1991 Cameronbridge 27 Year Old “Old Particular” Single Refill Sherry Butt Cask Strength Single Grain at K&L California – Scotch Whisky News

Scotch Season Starts with a Bang:
Mature Sherry Cask at a Remarkable Price

1991 Cameronbridge 27 Year Old “Old Particular” Single Refill Sherry Butt Cask Strength Single Grain Scotch Whisky (750ml) ($79.99)

We’ve said it before, but it is well worth stating again, the best values in terms of Scotch are the aged single grains we are bringing in directly from the region’s top distillers. King among them is Cameronbridge, one of the largest producers in Scotland. The 27 Year Old “Old Particular” featured here is among the more intriguing and irresistible single grains we’ve encountered. Aged in a Sherry cask, it is delightfully complex, offering up subtle tones of citrus, Christmas spice, and a pleasant creamy texture. Similar bottlings we’ve seen cost upwards of $200, making the value here incontestable. Aged single grain expressions like this one are increasingly capturing the attention of collectors, as they deliver a classic Scotch profile while costing a fraction of the price of their single malt counterparts. We’ve had some incredible single grain finds over the years, but this one might be the best yet. This would be an excellent addition to any Scotch collector’s arsenal. We can’t think of a better conclusion to a holiday meal than this satisfying dram from Cameronbridge, and with an age statement like this, it’s an impressive gift as well.

1991 Cameronbridge 27 Year Old “Old Particular” Single Refill Sherry Butt Cask Strength Single Grain Scotch Whisky (750ml) ($79.99)

The Cameronbridge Grain Distillery is one of the largest alcohol producing facilities in Scotland. The site has been active since 1824, when the Haig Distillery opened. Just six years later, it would install the first “patent” column still and begin producing grain whisky. This was the beginning of a revolution that made Scotch the world’s bestselling whisky. The distillery has produced a significant quantity of the world’s Scotch whisky since its expansion in the 1960s. After a third column still was added from the closed Carsebridge distillery in 1984 and renovations in the ’90s, it was able to produce upwards of 140 million liters of spirit per year. We know a grain spirit is more a function of quality of the cask and time rather than the actual character of the spirit, so this rare refill sherry butt was immediately intriguing. This is the very first single grain we’ve ever bottled coming out of a proper sherry butt. We’ve seen other bottlers sell similar casks for more than $200. While it’s not impregnated with intense sherry like a first or second fill would be, it definitely has much more cask influence than most single grains we’ve bottled at this age. The theme here is sweet grain, creamy fruit, toasted spice and complex citrus peel. Creamy, spicy, complex and satisfying, there’s no reason this nearly 30-year-old whisky should be so inexpensive. We’ve had plenty of great old grain, but never has one been so good and cost so little.

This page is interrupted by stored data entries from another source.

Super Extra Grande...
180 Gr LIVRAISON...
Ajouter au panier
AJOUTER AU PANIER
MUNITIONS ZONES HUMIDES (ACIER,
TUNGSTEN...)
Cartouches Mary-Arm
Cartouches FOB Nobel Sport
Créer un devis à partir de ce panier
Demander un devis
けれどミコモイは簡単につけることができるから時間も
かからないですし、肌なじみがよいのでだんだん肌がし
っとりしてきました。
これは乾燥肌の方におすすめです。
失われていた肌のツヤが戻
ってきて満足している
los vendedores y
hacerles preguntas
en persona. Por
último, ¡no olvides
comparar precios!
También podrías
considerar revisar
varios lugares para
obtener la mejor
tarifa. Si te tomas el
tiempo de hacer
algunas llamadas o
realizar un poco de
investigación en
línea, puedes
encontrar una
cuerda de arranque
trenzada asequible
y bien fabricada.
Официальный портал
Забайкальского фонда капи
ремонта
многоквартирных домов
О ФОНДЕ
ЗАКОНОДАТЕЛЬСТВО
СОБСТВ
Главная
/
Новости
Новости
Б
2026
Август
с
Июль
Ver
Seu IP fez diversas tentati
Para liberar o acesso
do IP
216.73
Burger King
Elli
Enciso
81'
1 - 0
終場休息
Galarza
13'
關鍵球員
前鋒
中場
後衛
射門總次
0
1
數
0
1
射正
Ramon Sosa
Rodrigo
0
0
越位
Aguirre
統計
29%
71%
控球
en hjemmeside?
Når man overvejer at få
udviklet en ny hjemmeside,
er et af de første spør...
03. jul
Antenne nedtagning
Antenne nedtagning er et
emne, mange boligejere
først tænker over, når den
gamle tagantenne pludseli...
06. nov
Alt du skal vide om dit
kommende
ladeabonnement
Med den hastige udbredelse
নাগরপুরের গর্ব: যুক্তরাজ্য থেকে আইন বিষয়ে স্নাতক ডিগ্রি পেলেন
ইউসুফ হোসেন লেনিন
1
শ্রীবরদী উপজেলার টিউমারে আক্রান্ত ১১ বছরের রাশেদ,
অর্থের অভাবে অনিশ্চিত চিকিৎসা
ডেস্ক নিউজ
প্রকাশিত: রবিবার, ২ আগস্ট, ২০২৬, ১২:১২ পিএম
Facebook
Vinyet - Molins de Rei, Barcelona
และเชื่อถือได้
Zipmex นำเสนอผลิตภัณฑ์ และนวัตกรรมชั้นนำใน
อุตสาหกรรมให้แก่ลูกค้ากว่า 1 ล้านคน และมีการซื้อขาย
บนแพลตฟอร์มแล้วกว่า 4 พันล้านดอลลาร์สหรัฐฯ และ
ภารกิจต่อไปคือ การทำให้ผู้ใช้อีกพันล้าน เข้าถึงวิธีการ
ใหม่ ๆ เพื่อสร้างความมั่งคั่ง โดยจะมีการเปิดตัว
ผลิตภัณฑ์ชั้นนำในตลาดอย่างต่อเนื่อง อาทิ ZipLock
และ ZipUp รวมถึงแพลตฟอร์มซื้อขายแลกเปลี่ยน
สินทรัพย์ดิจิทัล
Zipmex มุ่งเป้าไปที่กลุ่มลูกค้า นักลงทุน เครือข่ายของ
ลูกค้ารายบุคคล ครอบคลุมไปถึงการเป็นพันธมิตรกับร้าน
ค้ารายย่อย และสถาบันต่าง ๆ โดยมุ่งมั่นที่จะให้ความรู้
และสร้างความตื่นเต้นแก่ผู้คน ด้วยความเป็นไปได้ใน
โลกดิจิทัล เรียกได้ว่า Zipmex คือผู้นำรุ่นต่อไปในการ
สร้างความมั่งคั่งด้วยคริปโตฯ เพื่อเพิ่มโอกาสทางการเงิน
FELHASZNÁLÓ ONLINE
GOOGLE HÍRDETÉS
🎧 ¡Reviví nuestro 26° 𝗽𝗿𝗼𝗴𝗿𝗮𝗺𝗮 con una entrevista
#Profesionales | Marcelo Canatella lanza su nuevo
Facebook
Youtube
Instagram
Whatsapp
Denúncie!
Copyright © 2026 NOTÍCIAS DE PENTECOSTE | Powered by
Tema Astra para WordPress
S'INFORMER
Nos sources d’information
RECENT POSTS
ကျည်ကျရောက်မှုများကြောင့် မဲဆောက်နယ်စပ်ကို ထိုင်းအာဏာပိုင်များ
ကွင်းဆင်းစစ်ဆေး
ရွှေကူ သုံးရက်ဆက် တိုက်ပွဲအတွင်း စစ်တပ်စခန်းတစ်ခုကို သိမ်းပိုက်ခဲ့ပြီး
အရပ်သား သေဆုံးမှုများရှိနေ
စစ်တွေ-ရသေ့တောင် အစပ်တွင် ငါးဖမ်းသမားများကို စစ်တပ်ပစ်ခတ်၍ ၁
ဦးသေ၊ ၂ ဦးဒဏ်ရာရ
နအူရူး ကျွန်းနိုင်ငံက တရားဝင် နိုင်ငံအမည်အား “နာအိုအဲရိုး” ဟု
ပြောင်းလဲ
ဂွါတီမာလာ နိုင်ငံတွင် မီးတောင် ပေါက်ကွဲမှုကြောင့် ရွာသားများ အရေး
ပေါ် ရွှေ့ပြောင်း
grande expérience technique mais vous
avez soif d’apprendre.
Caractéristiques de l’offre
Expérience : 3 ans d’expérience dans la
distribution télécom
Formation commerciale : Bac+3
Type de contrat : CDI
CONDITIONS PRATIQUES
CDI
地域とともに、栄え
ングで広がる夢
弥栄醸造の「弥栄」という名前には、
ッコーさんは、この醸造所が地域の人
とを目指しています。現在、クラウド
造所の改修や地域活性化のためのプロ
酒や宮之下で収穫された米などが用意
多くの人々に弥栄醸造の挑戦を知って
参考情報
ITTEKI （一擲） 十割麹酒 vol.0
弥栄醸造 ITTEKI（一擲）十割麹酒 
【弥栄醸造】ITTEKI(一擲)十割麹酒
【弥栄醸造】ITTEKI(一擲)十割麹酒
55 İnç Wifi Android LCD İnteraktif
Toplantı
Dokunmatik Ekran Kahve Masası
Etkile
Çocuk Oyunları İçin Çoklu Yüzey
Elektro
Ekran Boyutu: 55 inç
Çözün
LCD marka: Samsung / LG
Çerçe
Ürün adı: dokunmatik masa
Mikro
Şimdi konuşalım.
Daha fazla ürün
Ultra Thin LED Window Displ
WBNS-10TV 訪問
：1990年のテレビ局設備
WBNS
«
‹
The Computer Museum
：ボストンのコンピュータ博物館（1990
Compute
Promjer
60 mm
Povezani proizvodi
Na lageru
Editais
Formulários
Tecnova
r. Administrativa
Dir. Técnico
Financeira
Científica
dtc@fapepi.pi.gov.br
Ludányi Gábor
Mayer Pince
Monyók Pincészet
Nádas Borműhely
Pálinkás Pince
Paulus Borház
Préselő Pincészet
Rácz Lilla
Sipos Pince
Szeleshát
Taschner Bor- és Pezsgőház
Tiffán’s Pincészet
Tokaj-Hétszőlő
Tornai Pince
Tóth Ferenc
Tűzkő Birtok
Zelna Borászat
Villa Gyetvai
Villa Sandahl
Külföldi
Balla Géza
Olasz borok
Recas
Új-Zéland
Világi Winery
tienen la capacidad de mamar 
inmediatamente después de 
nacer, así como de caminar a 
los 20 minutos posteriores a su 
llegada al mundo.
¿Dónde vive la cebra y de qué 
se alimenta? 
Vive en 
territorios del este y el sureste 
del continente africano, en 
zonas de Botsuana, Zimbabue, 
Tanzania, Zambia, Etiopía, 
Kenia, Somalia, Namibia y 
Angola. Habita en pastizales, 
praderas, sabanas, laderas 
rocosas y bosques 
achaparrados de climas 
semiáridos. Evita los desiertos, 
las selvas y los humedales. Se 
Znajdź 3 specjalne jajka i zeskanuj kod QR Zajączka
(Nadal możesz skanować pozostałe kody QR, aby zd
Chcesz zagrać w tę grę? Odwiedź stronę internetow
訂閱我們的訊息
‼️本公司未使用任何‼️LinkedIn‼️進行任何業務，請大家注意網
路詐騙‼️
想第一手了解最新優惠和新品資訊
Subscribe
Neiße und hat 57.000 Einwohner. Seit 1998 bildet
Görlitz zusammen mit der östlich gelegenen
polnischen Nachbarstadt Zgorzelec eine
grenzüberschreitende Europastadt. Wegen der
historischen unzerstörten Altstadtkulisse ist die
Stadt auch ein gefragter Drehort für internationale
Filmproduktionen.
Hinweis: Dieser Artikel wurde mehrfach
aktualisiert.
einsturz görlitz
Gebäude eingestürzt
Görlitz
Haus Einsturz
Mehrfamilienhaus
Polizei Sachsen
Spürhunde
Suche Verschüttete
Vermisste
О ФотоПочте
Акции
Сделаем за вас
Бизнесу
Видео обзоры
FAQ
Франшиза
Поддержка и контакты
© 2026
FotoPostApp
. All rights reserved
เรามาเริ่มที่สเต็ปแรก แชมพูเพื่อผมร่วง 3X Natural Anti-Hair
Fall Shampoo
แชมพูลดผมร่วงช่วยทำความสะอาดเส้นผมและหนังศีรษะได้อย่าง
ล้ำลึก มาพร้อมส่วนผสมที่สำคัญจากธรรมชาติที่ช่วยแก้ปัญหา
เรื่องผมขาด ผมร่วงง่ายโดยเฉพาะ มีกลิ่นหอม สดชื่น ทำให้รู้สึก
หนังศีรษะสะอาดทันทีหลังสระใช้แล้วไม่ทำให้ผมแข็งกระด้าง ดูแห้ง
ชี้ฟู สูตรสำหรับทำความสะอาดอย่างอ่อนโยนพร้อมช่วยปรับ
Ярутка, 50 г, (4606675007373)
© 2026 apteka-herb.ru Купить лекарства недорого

Andrew Whiteley | K&L Staff Member | Review Date: November 19, 2019

Single grain whisky occupies a fascinating spot in the drinking world. Rarely though about, often entirely unknown, yet utterly delicious and hugely appreciated by those in the know. Typically grain whisky is just regarded as the bulking agent in blended Scotch to stretch the flavorful malt farther. The grain for this purpose rarely reaches age statements that excite anyone. Young grain, while indeed quite tasty (think Nikka Coffey Grain), isn’t typically super compelling. When a cask reaches a ripe old age that could be talked about in decades, something magical happens. The soft grain starts to show cream and fruit notes. It develops tons of complexity in its own right. Add to that a well-matched cask, and you’ve got a cheap but wonderful whisky. This sherry butt—a rarity in the grain world—is the perfect partner for this 27 year old Cameronbridge. A first or second fill cask would frankly be too overpowering for the more subtle grain, this refill barrel complements the whisky perfectly. It adds just enough spicy kick and dried fruits to take this grain from merely tasty to exquisite. Pepper hits upfront, and cinnamon mingles in the finish. In this dram, cream envelopes singed orange peel and sultanas while caramel and vanilla abound. Similar casks hover around $200 bucks per bottle. Once again, there is simply no contest when compared with K&L’s ability to offer whisky direct from Scotland.

Alex Schroeder | K&L Staff Member | Review Date: November 19, 2019

It’s hard to argue with a deal like this. This has the kind of complexity and richness only whisky that has spent two and a half decades in a refill sherry butt can provide. On the nose, you’ll find cracked wheat, banana flambé, and even hints of tangerine fruitiness. The palate is creamy with soft toasty oak underlying a rich honey and fruit melange. The finish is long and lasting with fruits and toast. This is FULL flavored, complex, and utterly smooth.